Of the more than 3 billion DNA building blocks in the human genome, the 18-residue sequence that gives rise to the cleavage occurs in about 50,000 places -- a very significant number, Fresco said.
“We can only speculate now as to what aspects of biology this self-cleavage could influence, but the general function of stem-loops combined with the number of sites where depurination can occur does make us curious enough to look further,” Amosova said. “Such a self-depurination capability may, for example, be beneficial in sections of the genome involved in antibody production, where losing a building block from the sequence could lead to higher mutation rates in the antibody-coding genes. This, in turn, could lead to a larger variety of antibodies to protect the body more effectively.”
More generally, Amosova said, losing a building block increases the flexibility of the otherwise highly rigid DNA molecule, which in some circumstances needs to be bent.
“Flexibility could help with DNA packaging, which happens any time you need to stuff DNA into a tight place,” she said. “In particular, viruses typically pack a lot of DNA strands into their shells, leaving virtually no space unused. It may also play a role in the folding of DNA in chromosomes.”
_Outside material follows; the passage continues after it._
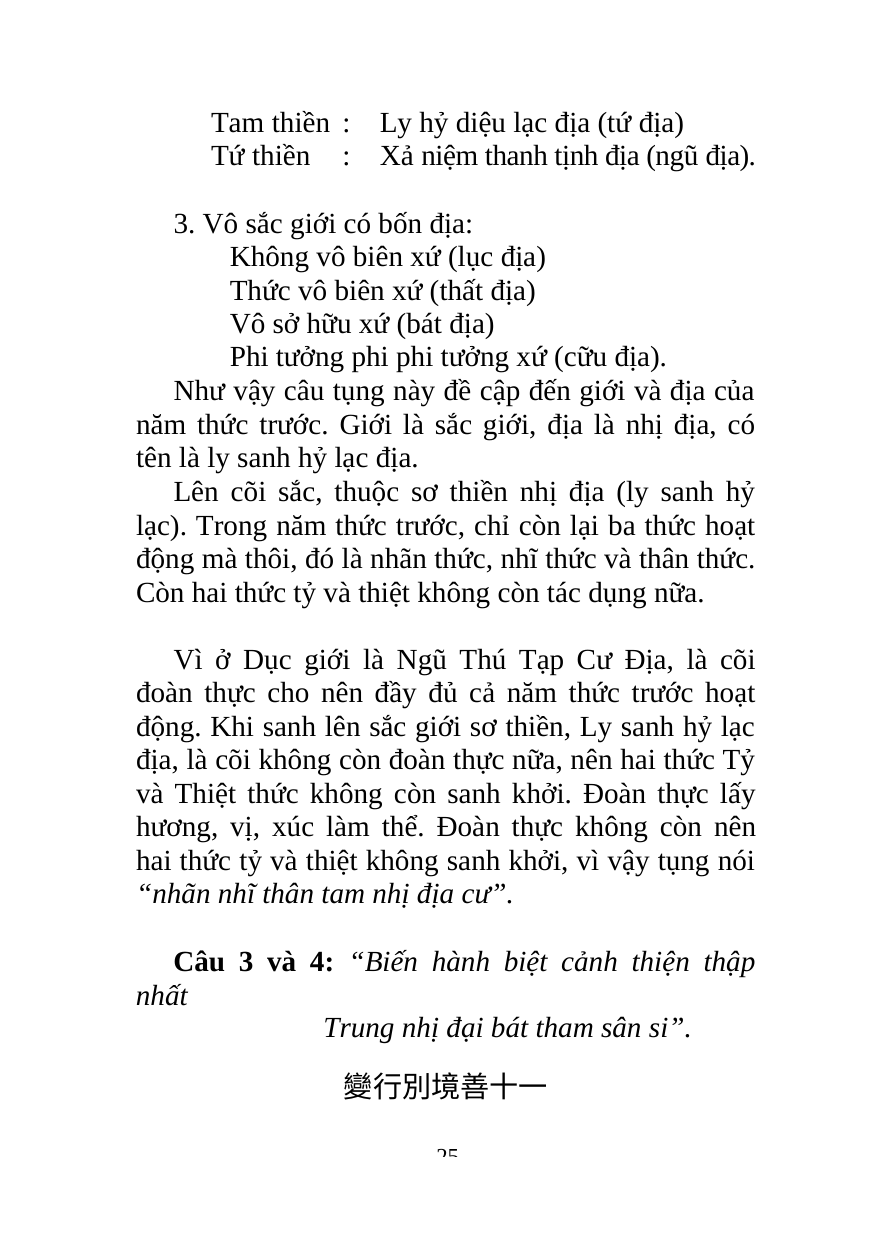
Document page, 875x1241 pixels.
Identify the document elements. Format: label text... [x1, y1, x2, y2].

Still, Fresco said, it remains too early to tell where the discovery will lead, though the team will look for some possible biological role for their finding.
“Thus far we have observed this effect under laboratory conditions that closely resemble those within the cell. Now, we would like to observe them directly in the cell nucleus,” he said. “If we have indeed found one way that DNA can change itself spontaneously, there might be others, and we plan to hunt for them.
“Additionally, I might mention that this discovery was made while we were exploring ways to repair the genetic mutation that causes sickle cell anemia,” Fresco said. “We noticed that the depurination occurs right next to the site of the mutation responsible for the disease, but we don’t yet know if there’s any relation between these two facts. We certainly hope we’ve noticed an effect that will eventually offer some new approaches to many diseases.”